Send Congress the Message

Last night I went to a cafe in Rainier Beach to learn more about Puget Sound Sage's Transit Justice Project, which sends teens out to collect surveys about who is using buses and light rail in Rainier Beach. I got to look at some of the surveys, and I was really impressed by finding a community-based research project that also serves as outreach.

Getting ready to head home, I turned down an offer for a ride, thinking I should defy the recent warnings about transit violence in the neighborhood. I waited at the bus stop for a short time, and two young men came up. Ever since somebody tried to steal an electronic device from me when I was getting off the subway in LA in 2010, I try to stay very aware of my surroundings when I'm getting on or off transit. Making eye contact is a big part of this, so I briefly smiled at the two dudes. The look I got in return was less than friendly, but I decided to sit down under the bus shelter anyway. All of a sudden, glass exploded a few feet from me. My first thought: these little shits are trying to intimidate me. But when I looked up, I could see that they were just as startled as I was. Someone in a passing car had hurled a glass bottle at them.

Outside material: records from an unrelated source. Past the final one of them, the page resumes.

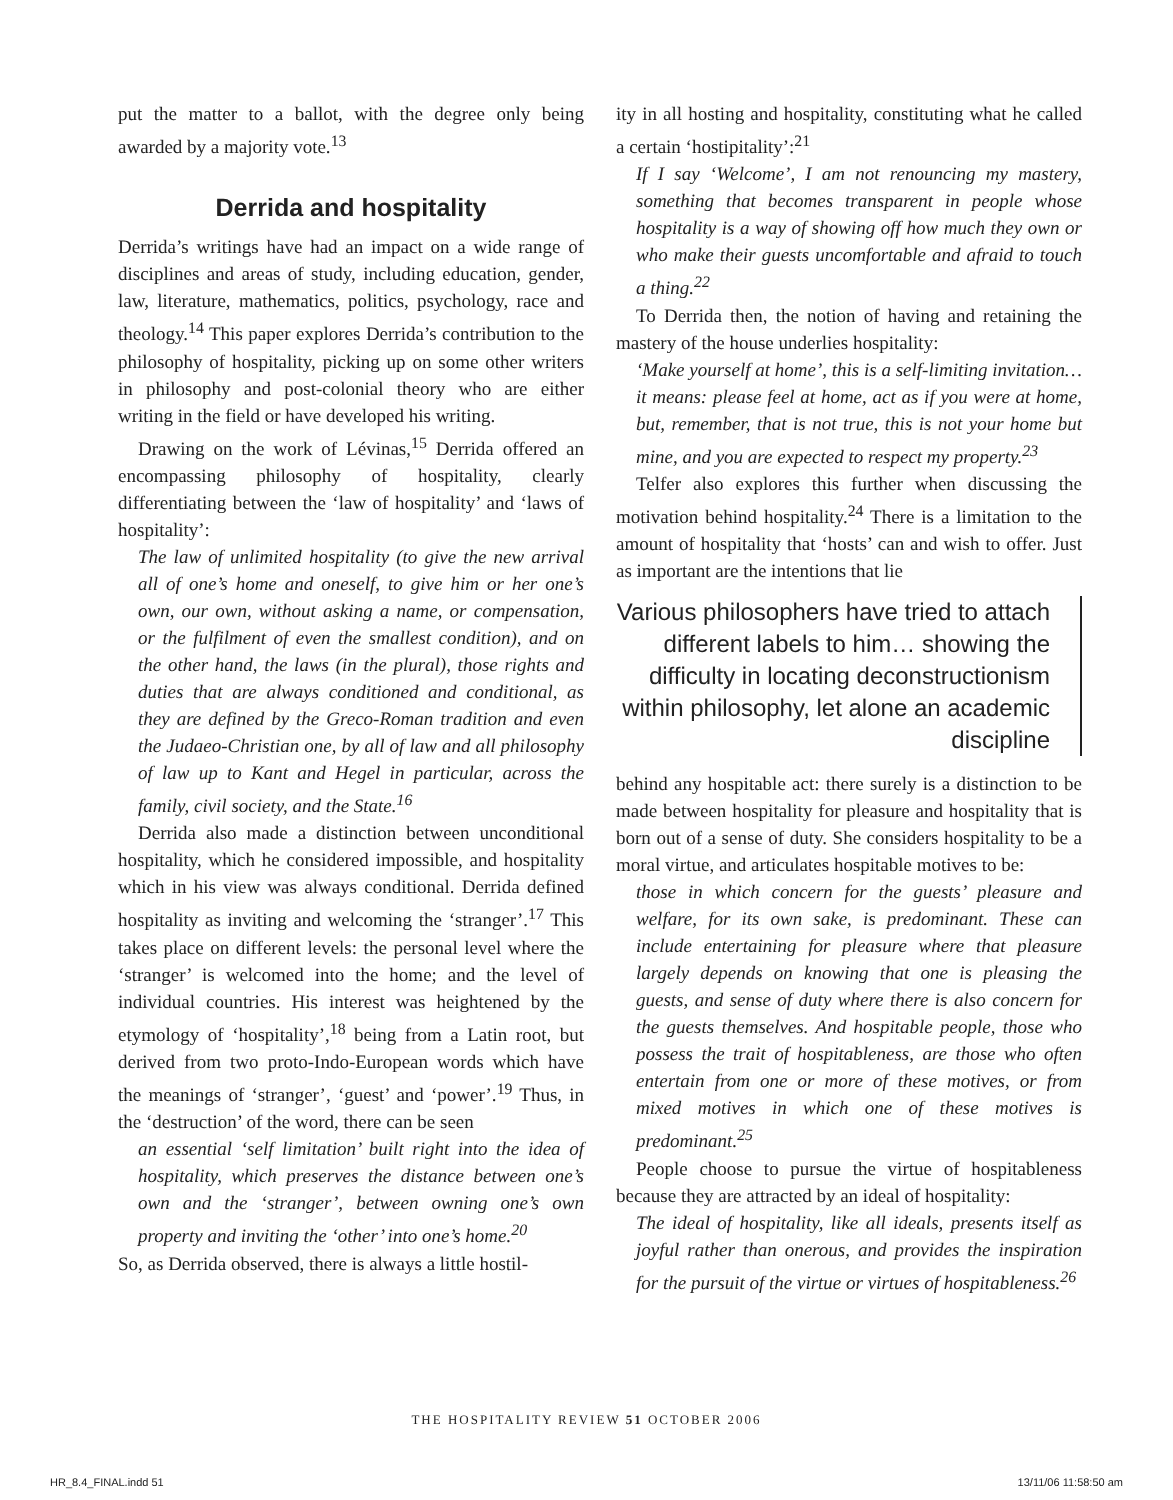put the matter to a ballot, with the degree only being awarded by a majority vote.<sup>13</sup>
Derrida and hospitality
Derrida’s writings have had an impact on a wide range of disciplines and areas of study, including education, gender, law, literature, mathematics, politics, psychology, race and theology.<sup>14</sup> This paper explores Derrida’s contribution to the philosophy of hospitality, picking up on some other writers in philosophy and post-colonial theory who are either writing in the field or have developed his writing.
Drawing on the work of Lévinas,<sup>15</sup> Derrida offered an encompassing philosophy of hospitality, clearly differentiating between the ‘law of hospitality’ and ‘laws of hospitality’:
The law of unlimited hospitality (to give the new arrival all of one’s home and oneself, to give him or her one’s own, our own, without asking a name, or compensation, or the fulfilment of even the smallest condition), and on the other hand, the laws (in the plural), those rights and duties that are always conditioned and conditional, as they are defined by the Greco-Roman tradition and even the Judaeo-Christian one, by all of law and all philosophy of law up to Kant and Hegel in particular, across the family, civil society, and the State.<sup>16</sup>
Derrida also made a distinction between unconditional hospitality, which he considered impossible, and hospitality which in his view was always conditional. Derrida defined hospitality as inviting and welcoming the ‘stranger’.<sup>17</sup> This takes place on different levels: the personal level where the ‘stranger’ is welcomed into the home; and the level of individual countries. His interest was heightened by the etymology of ‘hospitality’,<sup>18</sup> being from a Latin root, but derived from two proto-Indo-European words which have the meanings of ‘stranger’, ‘guest’ and ‘power’.<sup>19</sup> Thus, in the ‘destruction’ of the word, there can be seen
an essential ‘self limitation’ built right into the idea of hospitality, which preserves the distance between one’s own and the ‘stranger’, between owning one’s own property and inviting the ‘other’ into one’s home.<sup>20</sup>
So, as Derrida observed, there is always a little hostil-
ity in all hosting and hospitality, constituting what he called a certain ‘hostipitality’:<sup>21</sup>
If I say ‘Welcome’, I am not renouncing my mastery, something that becomes transparent in people whose hospitality is a way of showing off how much they own or who make their guests uncomfortable and afraid to touch a thing.<sup>22</sup>
To Derrida then, the notion of having and retaining the mastery of the house underlies hospitality:
‘Make yourself at home’, this is a self-limiting invitation… it means: please feel at home, act as if you were at home, but, remember, that is not true, this is not your home but mine, and you are expected to respect my property.<sup>23</sup>
Telfer also explores this further when discussing the motivation behind hospitality.<sup>24</sup> There is a limitation to the amount of hospitality that ‘hosts’ can and wish to offer. Just as important are the intentions that lie
Various philosophers have tried to attach different labels to him… showing the difficulty in locating deconstructionism within philosophy, let alone an academic discipline
behind any hospitable act: there surely is a distinction to be made between hospitality for pleasure and hospitality that is born out of a sense of duty. She considers hospitality to be a moral virtue, and articulates hospitable motives to be:
those in which concern for the guests’ pleasure and welfare, for its own sake, is predominant. These can include entertaining for pleasure where that pleasure largely depends on knowing that one is pleasing the guests, and sense of duty where there is also concern for the guests themselves. And hospitable people, those who possess the trait of hospitableness, are those who often entertain from one or more of these motives, or from mixed motives in which one of these motives is predominant.<sup>25</sup>
People choose to pursue the virtue of hospitableness because they are attracted by an ideal of hospitality:
The ideal of hospitality, like all ideals, presents itself as joyful rather than onerous, and provides the inspiration for the pursuit of the virtue or virtues of hospitableness.<sup>26</sup>
THE HOSPITALITY REVIEW 51 OCTOBER 2006
HR_8.4_FINAL.indd 51 13/11/06 11:58:50 am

"Why the fuck would they do that?" I asked the guys. "I don't know!" they replied, cursing and obviously mad as hell. They were black. "It was some of those Asian gangsters," one teen said. I didn't see who was in the car, just heard it peeling off. They started yelling and posturing at passing cars, pumping with adrenaline and filled with rage.

It was a horribly up close and personal example of what an unequal power dynamic cars create, where a person can hurl a bottle out of a window and never face the consequences of that action. There was nothing we could do except stand there and stare, imagining the feeling of glass shrapnel cutting up our skin. This is extreme for me, but how normal is it for those teens? And do you think they're going to keep riding the bus one second longer once they can afford to drive? And, finally, when they are the ones inside the car, are they going to treat people on the outside like humans, or like video game targets?

Our congress is currently debating a federal transportation bill that has no funding for public transit, funneling all monies toward automobile infrastructure. How do our elected officials think we are going to solve our transportation problems by continuing to subsidize individual automobility? How do they think this is anything but a huge attack on the most vulnerable people in the United States? What kind of message are they trying to send?

A short bus ride later, I was back in my neighborhood, where people like me feel warm and fuzzy about using transit and riding bikes to brewpubs.